Thanks to the completion of the Human Genome Project in 2003, we now have a 20,000-gene map of a healthy person, within 99.99% accuracy. Dr. Burzynski was one of the first to use the genome map of an individual’s tumor to identify and treat abnormal genes.

“Most oncologists … treat the name of the cancer,” he said. “They still don’t understand that cancer is caused by genes. With the available resources, they can already save the lives of numerous patients.”7

“These abnormal genes, they ‘hijack’ normal genes until they form a malignant network, typically composed of close to 3000 genes,” he said. “Unless you destroy this malignant network you are not going to win with cancer. That’s what we are trying to do.”8

And there’s some good news: Targeted gene therapy is surprisingly inexpensive. It costs only $6000 (covered by insurance) for a lab to analyze a tumor biopsy and map the genome. Dr. Burzynski then uses this map—and a cocktail of FDA approved drugs—to turn genes off and on.

As far as I can tell, Dr. Burzynski has not published papers about this method, though he’s written about gene silencing in general.

The approach seems to make sense, but as far as how effective it is or the extent of any side effects, I can’t say.

To ANP or not to ANP?

At this point, based on the data provided from small phase II trials, antineoplastons work for a significant number of people – not everybody – suffering from very specific types of cancer.

This is a fact Dr. Burzynski himself states in several interviews. It’s nothing new and certainly doesn’t suggest he tried to deceive people or inflate his claims.

In my experience, it’s his fans and admirers who exaggerate what his treatments can do. He has enjoyed the backing of some influential people in alternative medicine, and for this reason his name always seems to make the short list of alternative and integrative cancer doctors. I’m not sure that place is deserved.

Personally, I’m underwhelmed by antineoplaston therapy, and when it comes to his version of targeted gene therapy, I simply don’t know enough to say.

Cancer Defeated has NOT been a cheerleader for ANP therapy for the simple reason that it’s useful in only a limited way AND you have to get permission from the government to take part in the trials.

We’ve interviewed many alternative doctors – and their patients – and found many who are achieving results at least as good as Dr.

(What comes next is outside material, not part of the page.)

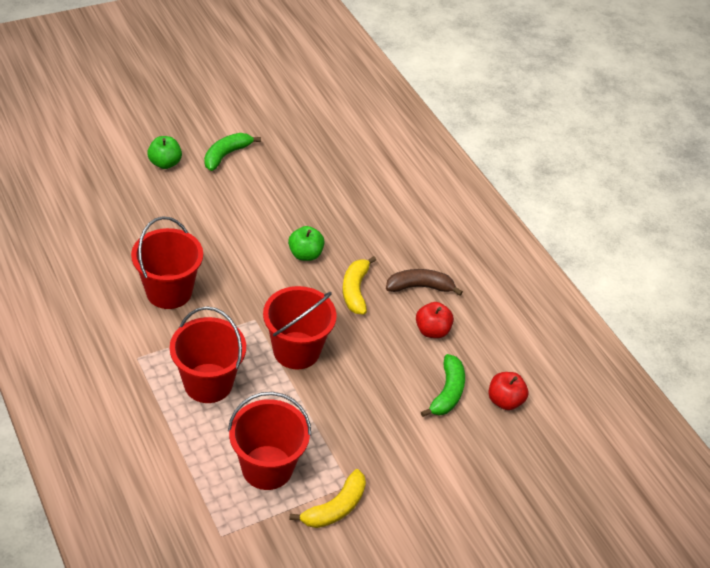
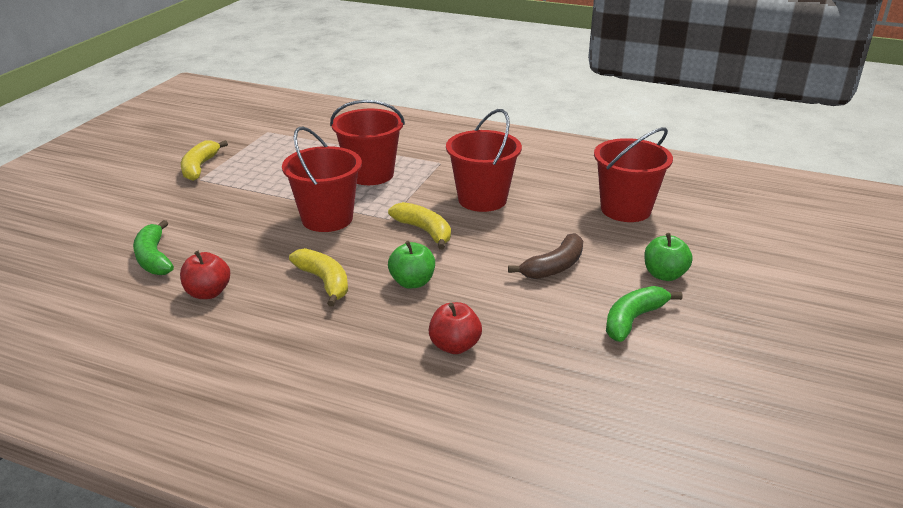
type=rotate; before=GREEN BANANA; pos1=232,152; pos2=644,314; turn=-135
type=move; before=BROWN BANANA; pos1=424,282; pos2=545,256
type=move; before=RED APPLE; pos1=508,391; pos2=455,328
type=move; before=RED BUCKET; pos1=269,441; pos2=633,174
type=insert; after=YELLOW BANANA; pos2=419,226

Burzynski’s, with much less fuss — and the treatments are available to anyone who walks in the door.

Dr. Burzynski’s low-to-middling batting average is not a problem as such. No cancer treatment works for everyone, and the trials have mostly been conducted with “hopeless” patients. But if you’re trying to pick a practitioner and a treatment, I think you can do better.

I’m happy for those who have been treated successfully, and I look forward to the results of larger, phase III trials with varying types of cancer … possibly with patients who are less difficult to treat and who have not been first “cut, poisoned, or burned.”

I’ll keep an eye out for further developments. Now that it looks like the controversy and harassment from the Texas Medical Board has ended, hopefully phase III won’t take as long as phase II trials.